Sono sempre stato da ragazzo un appassionato lettore di Giovannino Guareschi e della sua serie di racconti su Don Camillo. Ricordo quella dolce frase con la quale inquadrava il luogo delle storie: quel paese lungo il fiume nella bassa padana. Ebbene pressappoco è così da noi: Scauri, quel paese bagnato dal mare, poco distante dal fiume, nella piana del Garigliano. Da noi il protagonista non è il corpulento e burbero Don Camillo ma Don Antonio, che possiede un cuore grande come il prete emiliano. La storia che raccontiamo non è frutto di fantasia ma cronaca di questi giorni. La piazza del paese a Scauri è quella di Santa Albina V.M. che nonostante si chiami ormai in tal modo qualcuno ostinatamente continua a chiamare Piazza Rotelli. Tutte le piazze dove si affacciano le chiese parrocchiali prendono nome dalla dedicazione delle stesse.
È nella piazza della cittadina turistica che tutto si affolla come da migliori tradizioni: l’edicola, i tavolini del bar, le panchine affollate da pensionati che, in tutte le ore del giorno, dissertano di politica, di costume e di vita cittadina. E negli orari non scolastici ragazzini che vanno in bicicletta o giocano a pallone. Ebbene questi ragazzini negli ultimi trenta anni sono stati considerati una presenza molesta da estirpare dalla piazza. Ed ecco la collocazione di vasi sui gradini della chiesa per non farli sedere e una bella fioriera di grandi dimensioni al centro della piazza in modo “da spezzare” il campo di gioco, e ogni tanto una bella sgridata per far capire loro che… è meglio che se ne andassero. Poi il 5 luglio arriva Don Antonio e nel suo messaggio di ingresso, dinanzi all’Arcivescovo che presiedeva Mons. Luigi Vari, si è rivolto a quei ragazzi direttamente per dire loro che sono i benvenuti, che sono amati e graditi e che non li farà giocare anche in chiesa soltanto perché potrebbero… farsi male.

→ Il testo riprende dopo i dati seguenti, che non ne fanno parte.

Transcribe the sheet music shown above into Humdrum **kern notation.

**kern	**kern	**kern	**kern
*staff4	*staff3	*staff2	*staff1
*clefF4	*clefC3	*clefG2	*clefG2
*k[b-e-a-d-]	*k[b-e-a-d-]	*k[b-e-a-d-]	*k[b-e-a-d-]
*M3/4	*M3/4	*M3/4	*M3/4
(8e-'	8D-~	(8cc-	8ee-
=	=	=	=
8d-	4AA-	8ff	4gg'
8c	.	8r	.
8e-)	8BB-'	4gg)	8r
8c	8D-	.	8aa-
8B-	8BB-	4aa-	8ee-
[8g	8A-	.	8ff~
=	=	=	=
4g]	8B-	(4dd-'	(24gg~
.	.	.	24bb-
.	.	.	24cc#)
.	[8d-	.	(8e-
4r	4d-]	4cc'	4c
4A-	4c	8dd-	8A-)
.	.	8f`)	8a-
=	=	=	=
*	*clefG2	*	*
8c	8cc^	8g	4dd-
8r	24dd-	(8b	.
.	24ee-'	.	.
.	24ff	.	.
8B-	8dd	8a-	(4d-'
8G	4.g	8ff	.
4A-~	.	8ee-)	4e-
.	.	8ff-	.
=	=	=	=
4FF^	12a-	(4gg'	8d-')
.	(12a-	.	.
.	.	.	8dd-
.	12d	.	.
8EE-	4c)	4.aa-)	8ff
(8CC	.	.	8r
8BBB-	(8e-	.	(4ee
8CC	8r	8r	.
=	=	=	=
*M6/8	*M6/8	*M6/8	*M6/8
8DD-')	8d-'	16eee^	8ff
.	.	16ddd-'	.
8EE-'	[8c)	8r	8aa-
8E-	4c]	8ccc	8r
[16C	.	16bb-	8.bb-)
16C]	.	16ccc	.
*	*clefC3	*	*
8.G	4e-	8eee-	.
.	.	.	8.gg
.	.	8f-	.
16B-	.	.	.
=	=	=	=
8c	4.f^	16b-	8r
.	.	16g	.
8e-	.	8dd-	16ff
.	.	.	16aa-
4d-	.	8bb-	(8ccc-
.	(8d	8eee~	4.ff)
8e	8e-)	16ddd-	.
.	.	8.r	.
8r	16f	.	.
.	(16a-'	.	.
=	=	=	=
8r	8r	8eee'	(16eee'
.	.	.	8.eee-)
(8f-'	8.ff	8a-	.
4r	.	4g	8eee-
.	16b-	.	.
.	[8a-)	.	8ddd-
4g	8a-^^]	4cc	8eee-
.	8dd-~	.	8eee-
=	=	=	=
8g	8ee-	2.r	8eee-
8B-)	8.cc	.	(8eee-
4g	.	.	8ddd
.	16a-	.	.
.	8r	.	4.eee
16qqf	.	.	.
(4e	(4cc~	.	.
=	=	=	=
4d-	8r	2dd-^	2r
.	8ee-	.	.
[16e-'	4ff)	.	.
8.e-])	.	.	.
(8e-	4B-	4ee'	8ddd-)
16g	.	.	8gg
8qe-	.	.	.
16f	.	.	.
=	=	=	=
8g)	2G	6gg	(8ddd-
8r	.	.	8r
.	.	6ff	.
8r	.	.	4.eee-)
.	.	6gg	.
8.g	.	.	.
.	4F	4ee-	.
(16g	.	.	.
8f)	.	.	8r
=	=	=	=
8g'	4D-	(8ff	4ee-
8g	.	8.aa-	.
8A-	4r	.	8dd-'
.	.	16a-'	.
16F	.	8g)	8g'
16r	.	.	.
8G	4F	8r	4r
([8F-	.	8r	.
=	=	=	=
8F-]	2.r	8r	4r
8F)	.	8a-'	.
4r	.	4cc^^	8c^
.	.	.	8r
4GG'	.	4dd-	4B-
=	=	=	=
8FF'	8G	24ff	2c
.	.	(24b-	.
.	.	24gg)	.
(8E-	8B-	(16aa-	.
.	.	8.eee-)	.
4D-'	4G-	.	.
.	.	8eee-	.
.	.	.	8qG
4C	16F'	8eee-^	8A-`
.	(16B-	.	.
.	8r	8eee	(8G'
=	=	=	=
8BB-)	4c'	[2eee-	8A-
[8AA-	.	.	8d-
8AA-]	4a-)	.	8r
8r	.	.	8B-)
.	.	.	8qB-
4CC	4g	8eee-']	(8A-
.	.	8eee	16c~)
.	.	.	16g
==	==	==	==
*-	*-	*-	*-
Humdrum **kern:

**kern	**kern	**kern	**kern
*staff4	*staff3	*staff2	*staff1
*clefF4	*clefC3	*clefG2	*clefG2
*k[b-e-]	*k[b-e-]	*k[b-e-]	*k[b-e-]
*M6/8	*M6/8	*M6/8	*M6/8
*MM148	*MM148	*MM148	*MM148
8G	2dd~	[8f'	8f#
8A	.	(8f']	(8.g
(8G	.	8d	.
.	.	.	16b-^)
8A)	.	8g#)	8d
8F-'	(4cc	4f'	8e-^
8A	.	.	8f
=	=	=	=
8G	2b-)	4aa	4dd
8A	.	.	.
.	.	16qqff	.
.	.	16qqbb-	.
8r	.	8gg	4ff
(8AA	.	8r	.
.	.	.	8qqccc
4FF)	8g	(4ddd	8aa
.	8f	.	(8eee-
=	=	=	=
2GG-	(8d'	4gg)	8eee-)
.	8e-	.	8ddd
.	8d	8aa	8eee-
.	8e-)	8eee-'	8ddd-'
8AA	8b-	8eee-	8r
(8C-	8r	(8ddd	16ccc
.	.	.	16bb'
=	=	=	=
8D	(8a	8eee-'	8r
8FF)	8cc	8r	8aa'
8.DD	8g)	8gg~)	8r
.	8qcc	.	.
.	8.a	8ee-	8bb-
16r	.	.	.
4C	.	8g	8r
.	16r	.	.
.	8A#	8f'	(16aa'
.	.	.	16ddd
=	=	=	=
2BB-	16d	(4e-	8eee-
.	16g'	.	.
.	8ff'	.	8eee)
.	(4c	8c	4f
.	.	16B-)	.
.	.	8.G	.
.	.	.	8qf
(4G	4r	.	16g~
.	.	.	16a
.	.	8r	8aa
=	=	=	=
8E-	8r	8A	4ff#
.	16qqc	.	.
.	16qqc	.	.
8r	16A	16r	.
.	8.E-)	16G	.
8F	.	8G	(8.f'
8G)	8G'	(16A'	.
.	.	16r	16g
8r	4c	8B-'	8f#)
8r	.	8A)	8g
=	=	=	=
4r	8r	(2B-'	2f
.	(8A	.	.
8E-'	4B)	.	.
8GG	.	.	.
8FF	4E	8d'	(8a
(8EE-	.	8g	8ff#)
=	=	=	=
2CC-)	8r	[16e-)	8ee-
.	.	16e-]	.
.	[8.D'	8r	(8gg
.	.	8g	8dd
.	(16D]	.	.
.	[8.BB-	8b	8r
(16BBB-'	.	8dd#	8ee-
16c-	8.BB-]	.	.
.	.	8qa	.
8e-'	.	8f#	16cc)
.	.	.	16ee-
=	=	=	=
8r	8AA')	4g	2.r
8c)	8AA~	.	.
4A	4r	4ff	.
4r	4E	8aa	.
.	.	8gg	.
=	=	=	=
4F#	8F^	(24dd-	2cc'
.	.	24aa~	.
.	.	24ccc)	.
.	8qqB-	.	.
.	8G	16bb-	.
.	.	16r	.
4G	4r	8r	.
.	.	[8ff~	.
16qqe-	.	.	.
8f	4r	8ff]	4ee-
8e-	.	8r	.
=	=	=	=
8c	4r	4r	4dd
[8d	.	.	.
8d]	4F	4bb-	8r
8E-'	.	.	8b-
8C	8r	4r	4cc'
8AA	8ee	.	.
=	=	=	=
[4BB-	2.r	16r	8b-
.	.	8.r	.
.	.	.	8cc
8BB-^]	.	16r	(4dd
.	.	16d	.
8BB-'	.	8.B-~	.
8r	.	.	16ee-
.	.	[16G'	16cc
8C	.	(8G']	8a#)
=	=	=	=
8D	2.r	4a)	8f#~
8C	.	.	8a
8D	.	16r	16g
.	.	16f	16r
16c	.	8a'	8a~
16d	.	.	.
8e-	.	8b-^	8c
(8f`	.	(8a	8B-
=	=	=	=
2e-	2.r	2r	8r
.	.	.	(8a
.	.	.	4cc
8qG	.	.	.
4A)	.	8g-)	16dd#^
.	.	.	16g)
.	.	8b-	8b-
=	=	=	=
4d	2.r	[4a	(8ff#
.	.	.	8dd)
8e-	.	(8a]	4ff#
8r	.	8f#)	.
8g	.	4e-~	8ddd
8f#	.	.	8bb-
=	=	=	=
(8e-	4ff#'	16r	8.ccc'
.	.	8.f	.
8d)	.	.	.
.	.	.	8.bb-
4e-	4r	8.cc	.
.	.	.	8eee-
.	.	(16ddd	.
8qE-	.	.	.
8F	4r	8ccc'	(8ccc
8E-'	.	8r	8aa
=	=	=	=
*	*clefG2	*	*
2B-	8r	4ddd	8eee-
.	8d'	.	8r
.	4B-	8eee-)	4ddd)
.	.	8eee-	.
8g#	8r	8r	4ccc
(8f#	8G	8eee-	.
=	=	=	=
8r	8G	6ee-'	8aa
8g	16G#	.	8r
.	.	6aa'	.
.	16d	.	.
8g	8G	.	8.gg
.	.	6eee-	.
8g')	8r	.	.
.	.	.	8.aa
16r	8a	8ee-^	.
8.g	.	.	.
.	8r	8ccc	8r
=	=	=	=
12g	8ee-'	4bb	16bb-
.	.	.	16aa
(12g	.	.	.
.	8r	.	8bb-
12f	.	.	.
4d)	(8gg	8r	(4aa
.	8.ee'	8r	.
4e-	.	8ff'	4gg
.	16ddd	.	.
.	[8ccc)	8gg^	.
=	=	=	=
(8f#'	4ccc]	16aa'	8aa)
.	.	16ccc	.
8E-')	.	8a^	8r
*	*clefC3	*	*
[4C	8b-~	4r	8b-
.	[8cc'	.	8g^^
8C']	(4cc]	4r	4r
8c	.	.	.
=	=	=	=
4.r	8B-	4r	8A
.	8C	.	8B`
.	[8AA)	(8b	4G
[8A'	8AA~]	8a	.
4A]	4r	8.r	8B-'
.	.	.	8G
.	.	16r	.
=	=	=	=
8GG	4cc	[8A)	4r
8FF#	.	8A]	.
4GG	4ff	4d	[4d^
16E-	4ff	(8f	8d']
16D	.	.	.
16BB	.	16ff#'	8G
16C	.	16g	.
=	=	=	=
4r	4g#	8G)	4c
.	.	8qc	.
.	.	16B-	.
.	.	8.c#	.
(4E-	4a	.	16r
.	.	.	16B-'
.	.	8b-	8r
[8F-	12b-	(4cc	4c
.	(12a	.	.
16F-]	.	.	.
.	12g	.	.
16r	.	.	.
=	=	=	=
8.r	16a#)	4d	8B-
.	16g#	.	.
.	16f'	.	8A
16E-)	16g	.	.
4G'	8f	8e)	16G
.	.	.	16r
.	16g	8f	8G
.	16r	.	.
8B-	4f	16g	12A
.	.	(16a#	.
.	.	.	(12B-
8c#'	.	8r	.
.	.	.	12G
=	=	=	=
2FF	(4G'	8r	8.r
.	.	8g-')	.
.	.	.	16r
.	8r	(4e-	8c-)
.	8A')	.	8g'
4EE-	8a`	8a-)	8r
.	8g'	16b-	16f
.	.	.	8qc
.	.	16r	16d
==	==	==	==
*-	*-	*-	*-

È un terremoto che riporta Scauri all’età dell’oro. Scompaiono i dispetti e gli atti vandalici, la chiesa resta aperta sino a mezzanotte tutti i giorni, Don Antonio a volte esce fuori dal tempio e li invita tutti a consumare qualcosa con lui al bar. Nei giorni scorsi delle signore abitanti nei palazzi circostanti, seguendo le consuetudini degli ultimi decenni, si sono affacciate dai balconi e li hanno invitati sgarbatamente ad andarsene. Ma ora quei ragazzi hanno un “protettore” e corrono da lui a farsi sostenere. Il parroco esce in piazza e le rimprovera: “lasciateli stare, sono dei ragazzini, e poi tra poco vengo anche io a giocare a pallone con loro”. E il clima si rasserena come per incanto. La storia ha un finale dolcissimo: i ragazzi gli lasciano in chiesa un biglietto con su scritto “Don ti vogliamo bene”. E ora un appello al sindaco Gerardo Stefanelli: per favore quella fioriera non gradita la può far spostare dinanzi a qualcuna delle panchine collocate a lato, in tal modo che risistemando quella circolare ora rimossa, perché rotta, i frequentatori della piazza possono finalmente sedersi guardandosi negli occhi. È dura a settanta anni stare per ore in piedi aspettando che qualcuno si alzi. E, nel contempo, Don Antonio può giocare con i ragazzi, che sono i nostri ragazzi, i futuri cittadini di questo stupendo paese. Certamente San Giovanni Bosco dal regno dei cieli starà sorridendo guardando l’impegno di questo sacerdote che non è salesiano ma diocesano, però è veramente fico (parole dei ragazzi).